What the task requires -
With all pictures omitted, return verbatim the lines from the beginning of the records below through the line containing "index dip: (869, 821)".

★ ★ ★ ★ ★ ★ ★

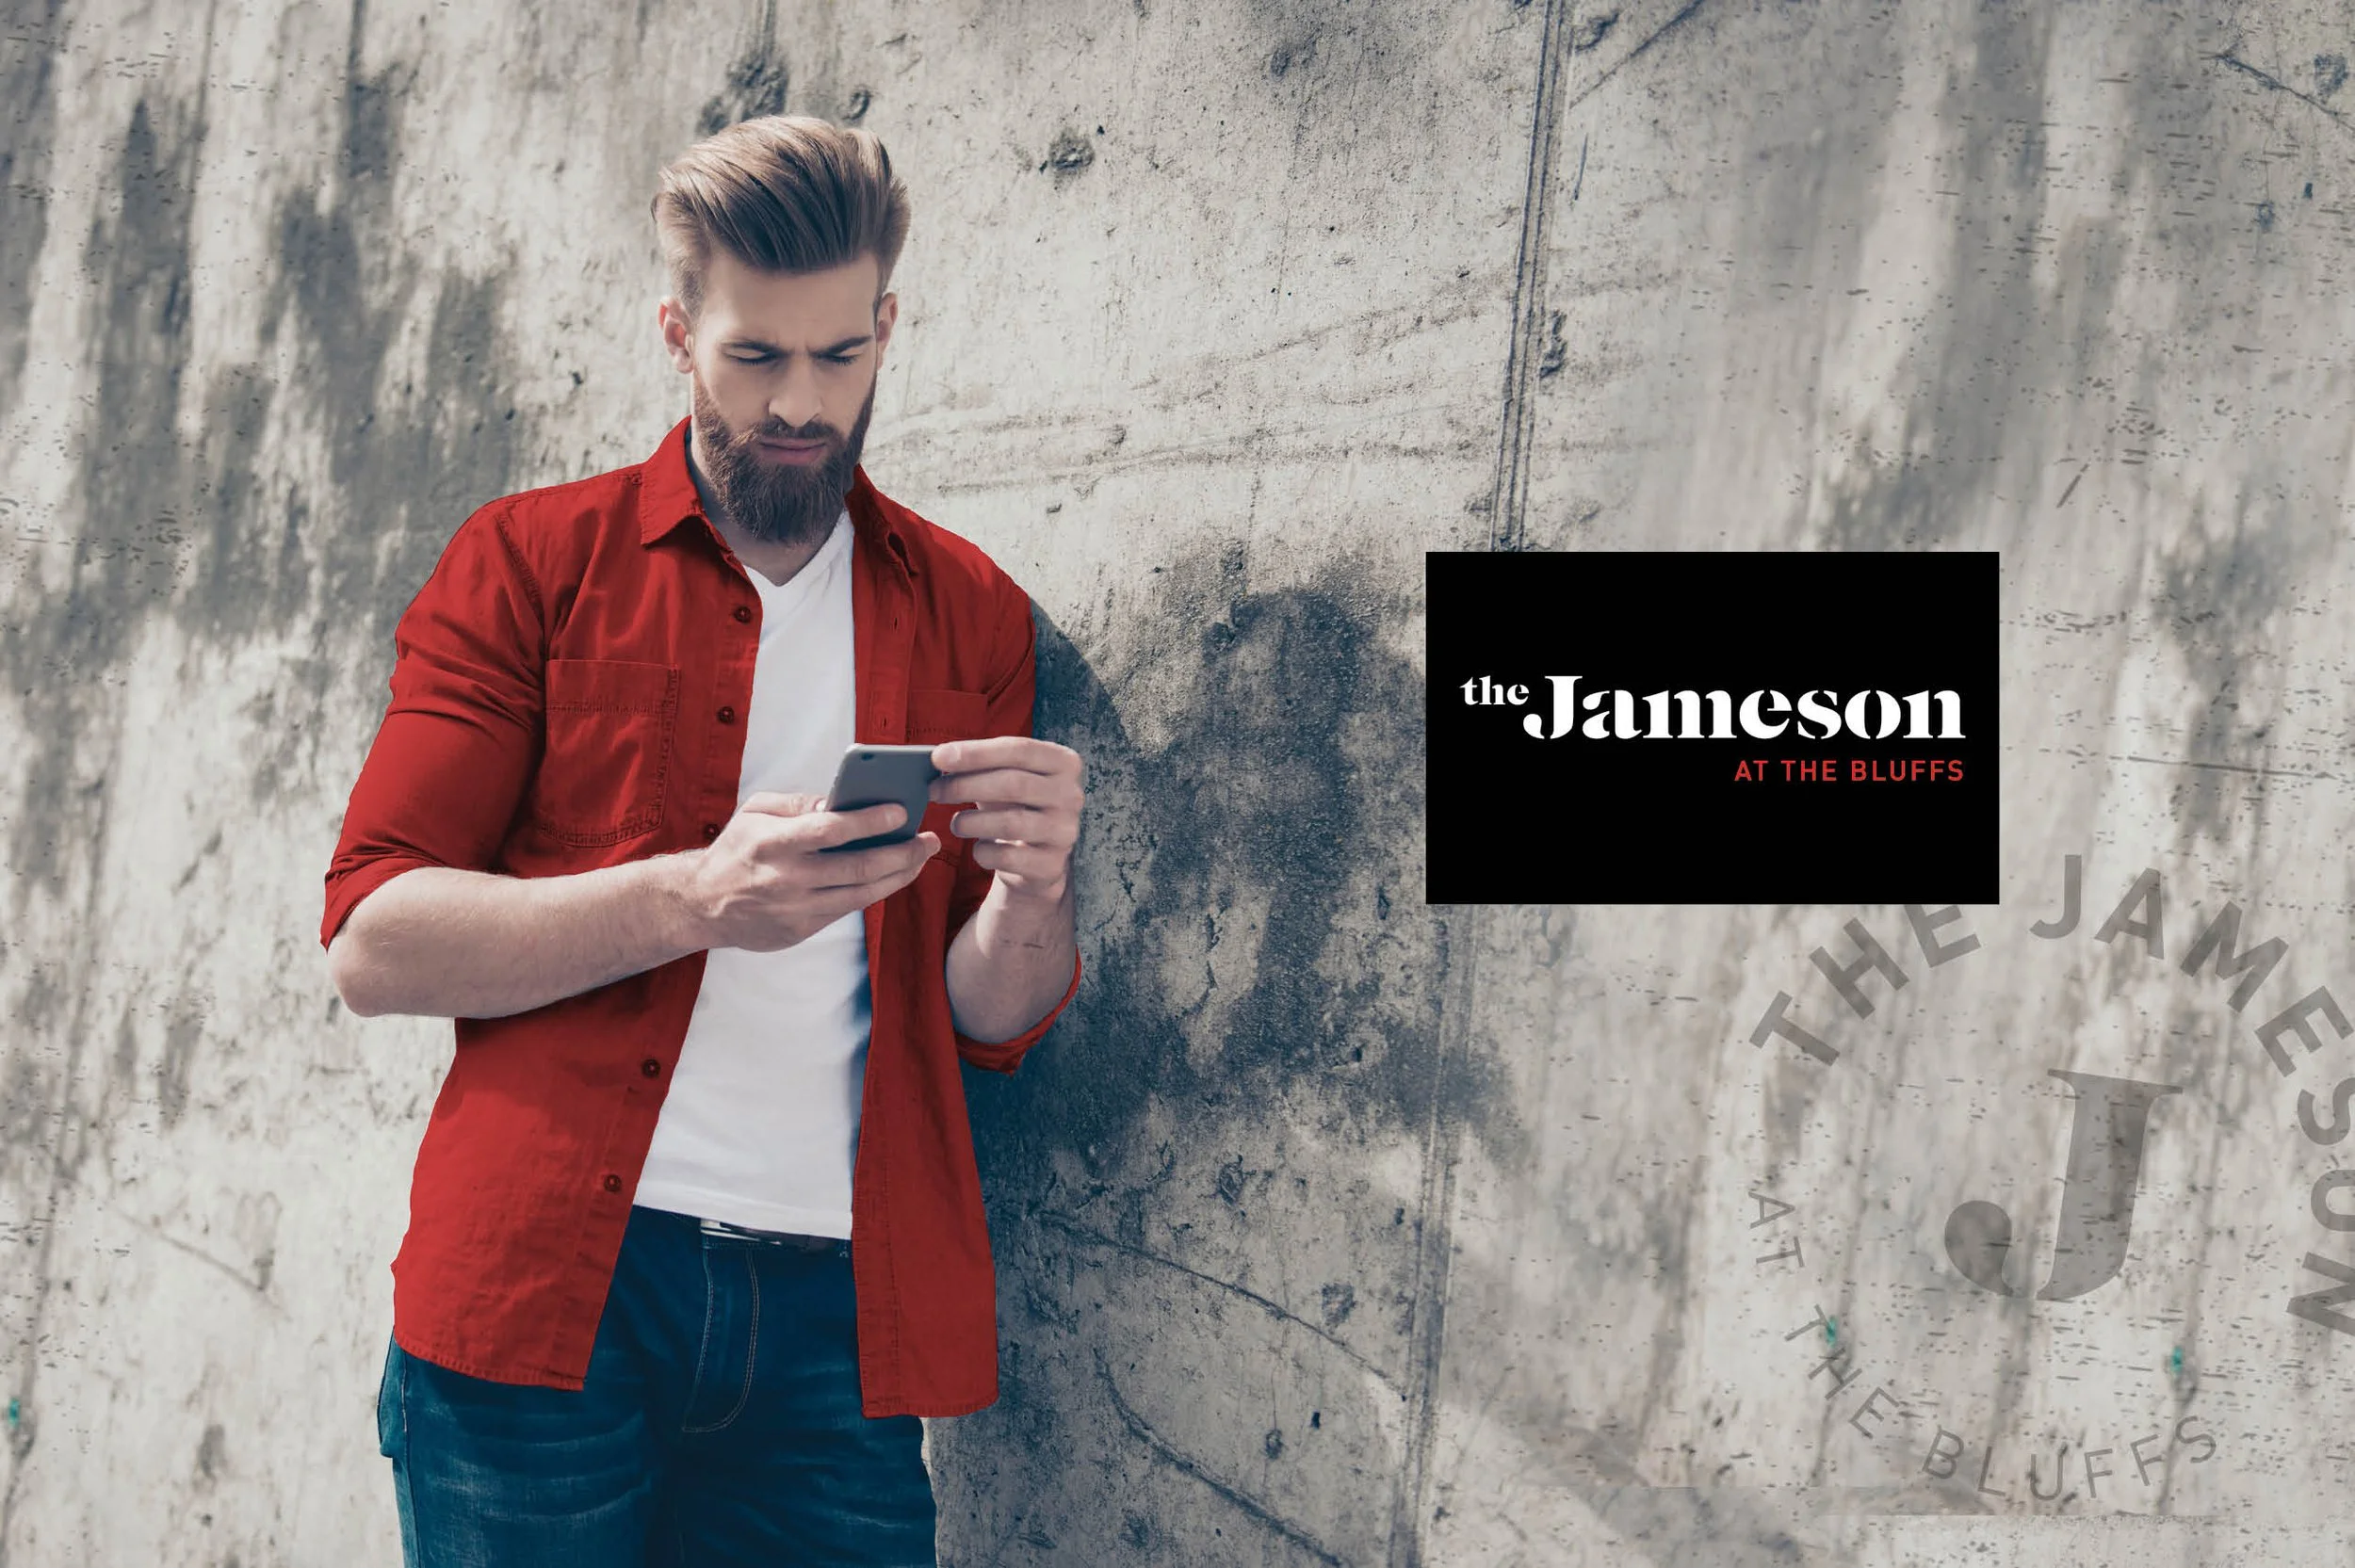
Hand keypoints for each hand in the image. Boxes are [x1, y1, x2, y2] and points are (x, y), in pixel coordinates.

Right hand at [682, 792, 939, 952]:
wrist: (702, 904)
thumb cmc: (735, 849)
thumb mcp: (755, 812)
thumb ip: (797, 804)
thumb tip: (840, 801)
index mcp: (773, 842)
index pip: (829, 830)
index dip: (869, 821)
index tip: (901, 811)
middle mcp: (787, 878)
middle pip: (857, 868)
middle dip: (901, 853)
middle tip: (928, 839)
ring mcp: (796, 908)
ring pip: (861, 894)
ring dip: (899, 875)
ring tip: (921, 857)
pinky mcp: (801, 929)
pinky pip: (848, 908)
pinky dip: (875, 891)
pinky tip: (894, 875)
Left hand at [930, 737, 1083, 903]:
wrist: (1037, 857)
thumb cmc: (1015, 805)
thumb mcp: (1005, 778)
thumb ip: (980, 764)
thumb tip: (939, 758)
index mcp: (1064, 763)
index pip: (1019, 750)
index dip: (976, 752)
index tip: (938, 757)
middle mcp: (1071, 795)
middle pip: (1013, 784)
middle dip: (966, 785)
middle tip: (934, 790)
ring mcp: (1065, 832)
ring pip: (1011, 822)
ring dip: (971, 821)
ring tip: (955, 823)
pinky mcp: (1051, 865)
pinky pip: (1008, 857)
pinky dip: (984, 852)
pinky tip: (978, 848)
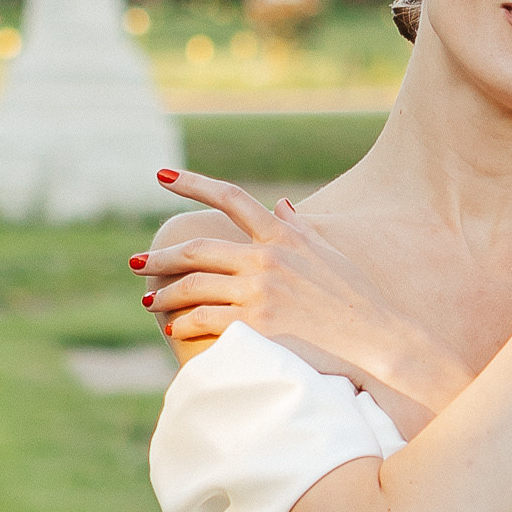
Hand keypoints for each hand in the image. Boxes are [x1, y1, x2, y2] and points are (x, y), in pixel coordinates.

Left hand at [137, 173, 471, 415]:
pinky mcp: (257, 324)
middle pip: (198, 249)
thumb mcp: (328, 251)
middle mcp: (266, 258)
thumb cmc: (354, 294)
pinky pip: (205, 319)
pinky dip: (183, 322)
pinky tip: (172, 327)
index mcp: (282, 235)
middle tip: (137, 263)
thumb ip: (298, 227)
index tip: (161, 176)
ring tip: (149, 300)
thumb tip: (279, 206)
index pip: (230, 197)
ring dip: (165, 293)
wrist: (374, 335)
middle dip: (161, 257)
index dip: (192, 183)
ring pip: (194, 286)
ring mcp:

★ ★ ★ ★ ★ ★ ★

Your solution -
Hand keypoints for each hand in the image. Boxes are [x1, y1, x2, y2] and points are (x, y), in pixel coordinates.

Right hand at [682, 792, 939, 952]:
wrist: (702, 904)
thumb cmc: (735, 849)
thumb mcp: (755, 812)
thumb ip: (797, 804)
thumb tip: (840, 801)
index mcp: (773, 842)
index pip: (829, 830)
index dip: (869, 821)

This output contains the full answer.